MongoDBAtlasDocumentStore

Use the MongoDB database as the document store for storing data your pipelines can query.

Basic Information

Overview

For details, see MongoDB documentation and Haystack documentation.

Authorization

To connect to the MongoDB database, you must provide a connection string in the format "mongodb+srv://{mongo_atlas_username}:{mongo_atlas_password}@{mongo_atlas_host}/?{mongo_atlas_params_string}". For detailed instructions on how to obtain it, see Create a Connection String in MongoDB documentation.

Once you have your connection string, connect MongoDB to deepset Cloud on the Connections page:

  1. Log in to deepset Cloud.

  2. Click your initials in the top right corner and choose Connections.

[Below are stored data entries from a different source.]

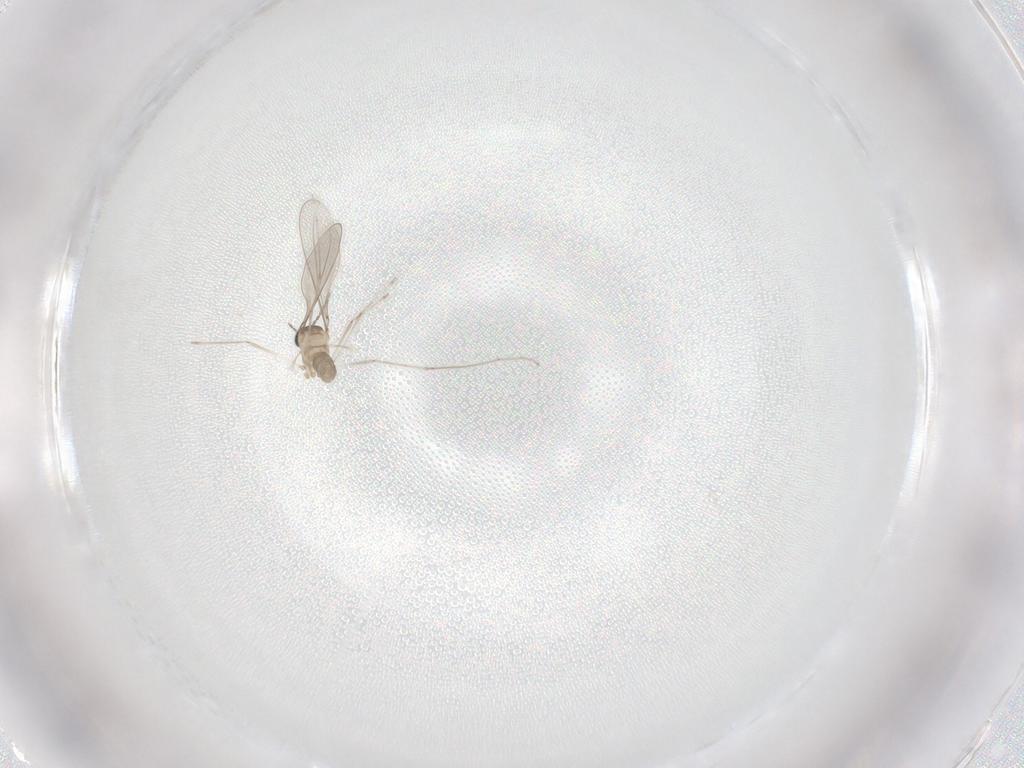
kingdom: Animalia
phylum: Arthropoda
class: Insecta
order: Diptera
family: Cecidomyiidae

    The menu expanded with the connections options highlighted
  3. Scroll down the page to find MongoDB and click Connect next to it.

  4. Paste your MongoDB connection string and click Connect.

Usage

To configure MongoDB as the document store, you need:

  • The name of the database to use.
  • The name of the collection to use. This collection must have a vector search index set up on the embedding field.
  • The name of the vector search index to use for vector search. You can create a vector search index on your collection in the Atlas web user interface.
    Important: Your MongoDB vector search index must have an embedding field of type knnVector defined, for example:
    const index = {  
             name: "vector_index",  
             type: "vectorSearch",  
             definition: {  
               "fields": [  
                 {  
                   "type": "knnVector",  
                   "path": "embedding",  
                   "similarity": "cosine",  
                   "numDimensions": 768  
                 }  
               ]  
             }  
         }
    
    This allows you to use embedding retrieval with the MongoDB document store.
    For details, see MongoDB documentation.

Writing Data to MongoDB

To write the preprocessed files into the MongoDB document store:

  1. Add DocumentWriter to your indexing pipeline.
  2. On the component card, click Configure under the document_store parameters. This opens a YAML editor where you can enter the document store parameters. You must provide:
  • type: This is haystack_core_integrations.integrations.mongodb_atlas.MongoDBAtlasDocumentStore.
  • Then, in the init_parameters section, specify:
    • database_name: The name of your MongoDB database.
    • collection_name: The name of your collection.
    • vector_search_index: The name of the vector search index created on your collection. Make sure the index has an embedding field of type knnVector defined.

Retrieving Files From MongoDB

To retrieve files from the MongoDB document store and use them for search:

  1. Add the MongoDBAtlasEmbeddingRetriever to your query pipeline.
  2. On the retriever's card, click Configure under the document_store parameter. This opens a YAML editor where you can enter the document store initialization parameters. You must provide:
    • type: This is haystack_core_integrations.integrations.mongodb_atlas.MongoDBAtlasDocumentStore.
    • Then, in the init_parameters section, specify:
      • database_name: The name of your MongoDB database.
      • collection_name: The name of your collection.
      • vector_search_index: The name of the vector search index created on your collection. Make sure the index has an embedding field of type knnVector defined.

Examples

This is where you can access the configuration:

The Configure button under the document_store parameter on a component card

This is how you configure MongoDB document store init parameters:

The document store configuration window with the YAML editor open and the init parameters filled in.

Here is a copiable YAML example:

type: haystack_core_integrations.integrations.mongodb_atlas.MongoDBAtlasDocumentStore
init_parameters:
  database_name: my_database
  collection_name: my_collection
  vector_search_index: my_vector_search_index

Init Parameters

To check the initialization parameters MongoDB takes, see MongoDB Atlas API reference in Haystack documentation.